Work instructions >>
What is needed is an exact retyping of each entry, pictures excluded.

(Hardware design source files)
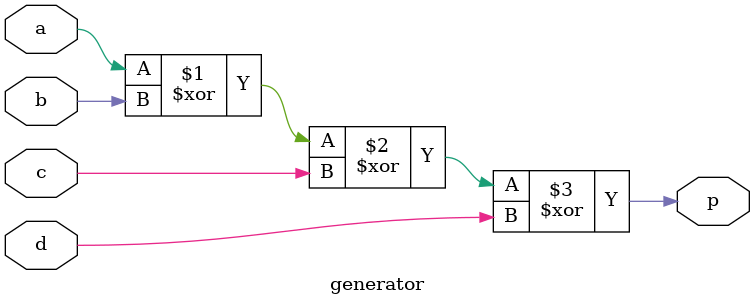
<source format=v>
`timescale 1ns / 1ps


module generator(
    input a,
    input b,
    input c,
    input d,
    output p
    );
    
assign p = a ^ b ^ c ^ d;

endmodule

</source>
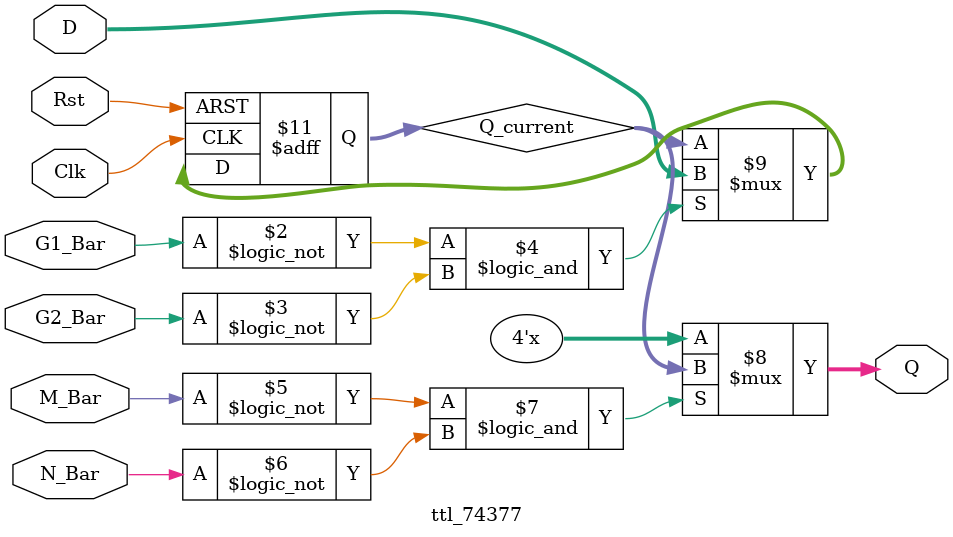
<source format=v>

module ttl_74377 #(parameter WIDTH = 4, DELAY_RISE = 0, DELAY_FALL = 0)
(
  input M_Bar, N_Bar,
  input G1_Bar, G2_Bar,
  input [WIDTH-1:0] D,
  input Clk, Rst,
  output [WIDTH-1:0] Q
);

//------------------------------------------------//
reg [WIDTH-1:0] Q_current;

always @(posedge Clk, posedge Rst)
begin
  if (Rst)
    Q_current <= {WIDTH{1'b0}};
  else if (!G1_Bar && !G2_Bar)
    Q_current <= D;
end
//------------------------------------------------//

assign #(DELAY_RISE, DELAY_FALL) Q =
  !M_Bar && !N_Bar ? Q_current : {WIDTH{1'bZ}};

endmodule

</source>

Response >>
<source format=v>
`timescale 1ns / 1ps


module generator(
    input a,
    input b,
    input c,
    input d,
    output p
    );
    
assign p = a ^ b ^ c ^ d;

endmodule

</source>
<source format=v>

module ttl_74377 #(parameter WIDTH = 4, DELAY_RISE = 0, DELAY_FALL = 0)
(
  input M_Bar, N_Bar,
  input G1_Bar, G2_Bar,
  input [WIDTH-1:0] D,
  input Clk, Rst,
  output [WIDTH-1:0] Q
);

//------------------------------------------------//
reg [WIDTH-1:0] Q_current;

always @(posedge Clk, posedge Rst)
begin
  if (Rst)
    Q_current <= {WIDTH{1'b0}};
  else if (!G1_Bar && !G2_Bar)
    Q_current <= D;
end
//------------------------------------------------//

assign #(DELAY_RISE, DELAY_FALL) Q =
  !M_Bar && !N_Bar ? Q_current : {WIDTH{1'bZ}};

endmodule

</source>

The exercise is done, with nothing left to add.